Electrical Engineering Systems Seminar
Abstract:
Attention mechanism is a central component of the transformer architecture which led to the phenomenal success of large language models. However, the theoretical principles underlying the attention mechanism are poorly understood, especially its nonconvex optimization dynamics. In this talk, we explore the softmax-attention model $f(X)=v^TX^T softmax(XWp)$, where, $X$ is the tokenized input, $v$ is the value weights, $W$ is the key-query weights, and $p$ is a tunable token/prompt. We prove that running gradient descent on $p$, or equivalently $W$, converges to a max-margin solution that separates locally-optimal tokens from non-optimal ones. When optimizing $v$ and $p$ simultaneously with logistic loss, we identify conditions under which the regularization paths converge to their respective max-margin solutions where $v$ separates the input features based on their labels.

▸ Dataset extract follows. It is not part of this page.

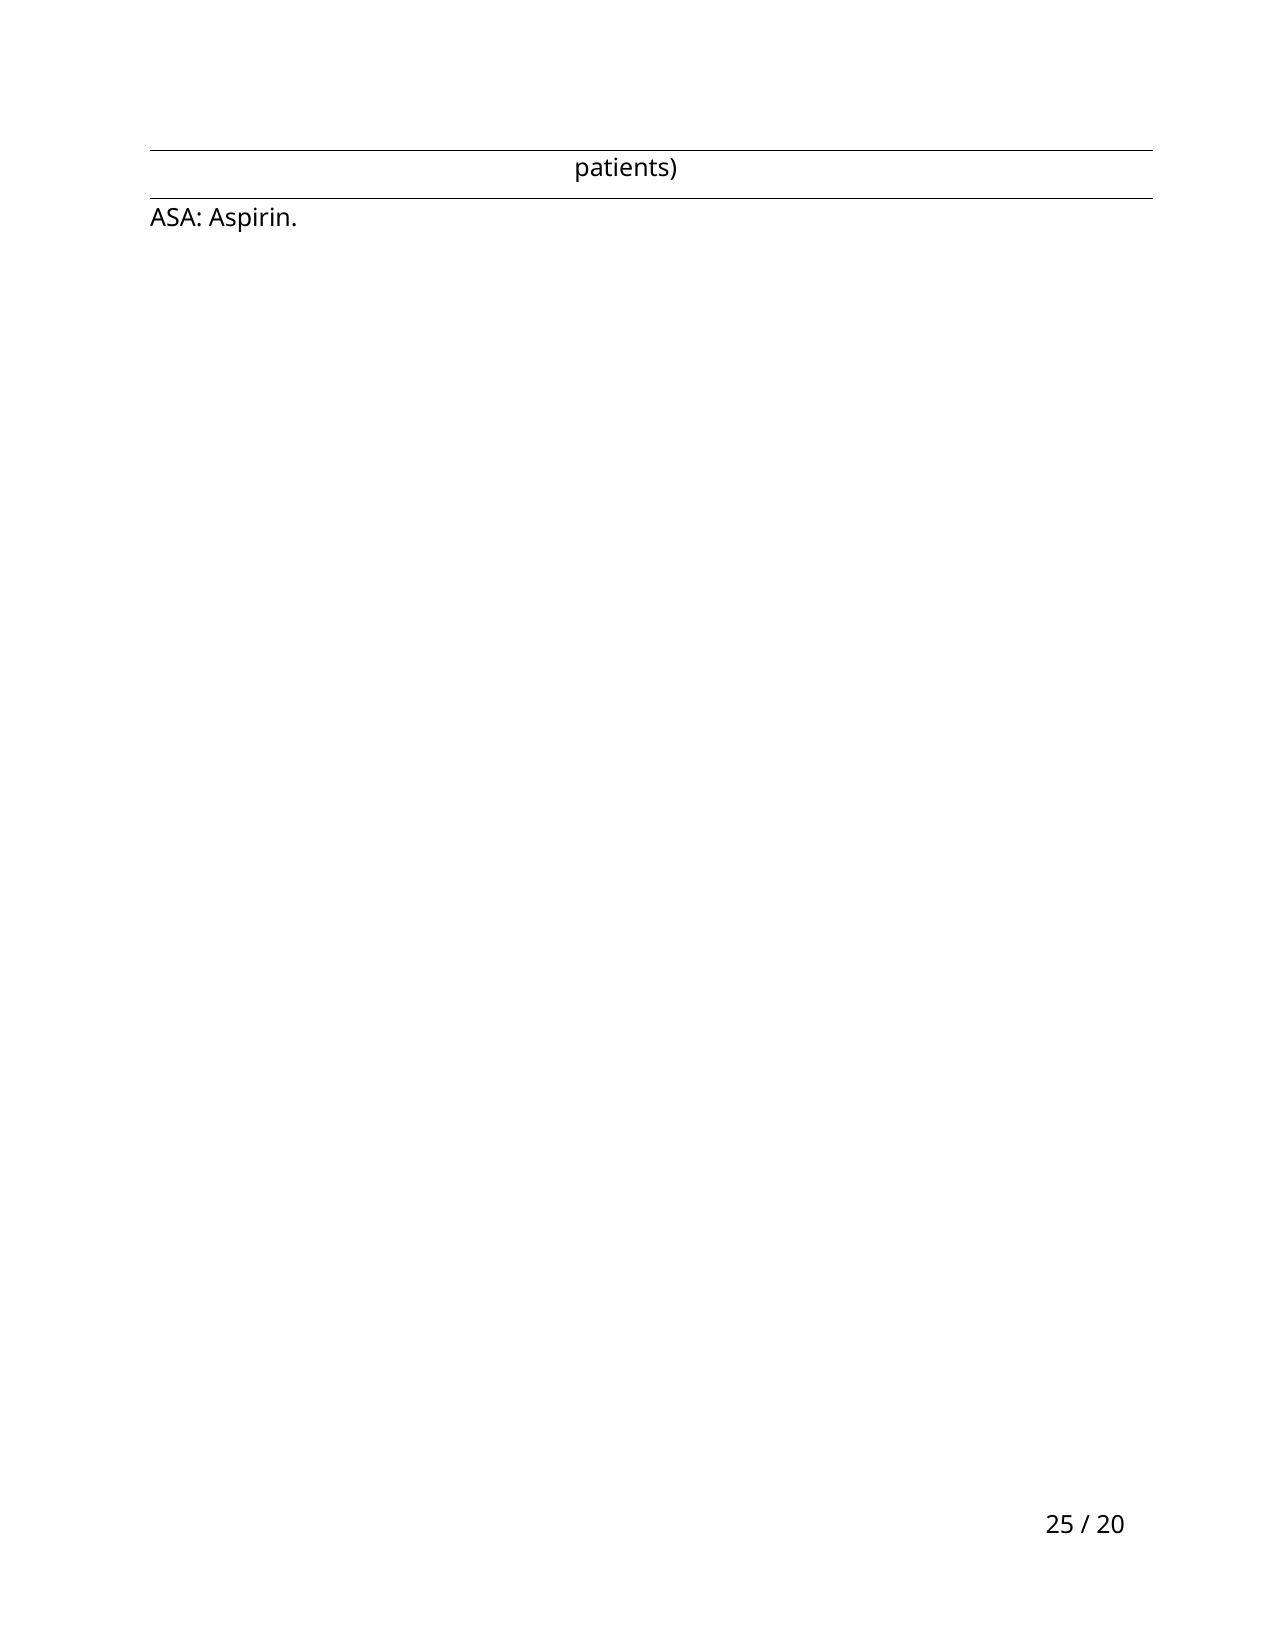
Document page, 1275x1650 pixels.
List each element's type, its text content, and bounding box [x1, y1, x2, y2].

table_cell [563, 151, 902, 198]
text ASA: Aspirin. [150, 199, 1125, 233]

We also verify our theoretical findings through numerical insights. These results clearly formalize the role of attention as a token-selection mechanism and lay the groundwork for future research by connecting its dynamics to max-margin SVM.
Bio:
Samet Oymak is an assistant professor of Electrical and Computer Engineering at the University of California, Riverside who will be joining University of Michigan in fall. Prior to UCR, he spent a few years in industry and did a postdoc at UC Berkeley as a Simons Fellow. He obtained his PhD degree from Caltech in 2015 for which he received a Charles Wilts Prize for the best departmental thesis. At UCR, he received an NSF CAREER award as well as a Research Scholar award from Google.
Website: sodalab.engin.umich.edu
This talk is part of the Electrical Engineering Systems Seminar Series, sponsored by the Division of Engineering and Applied Science.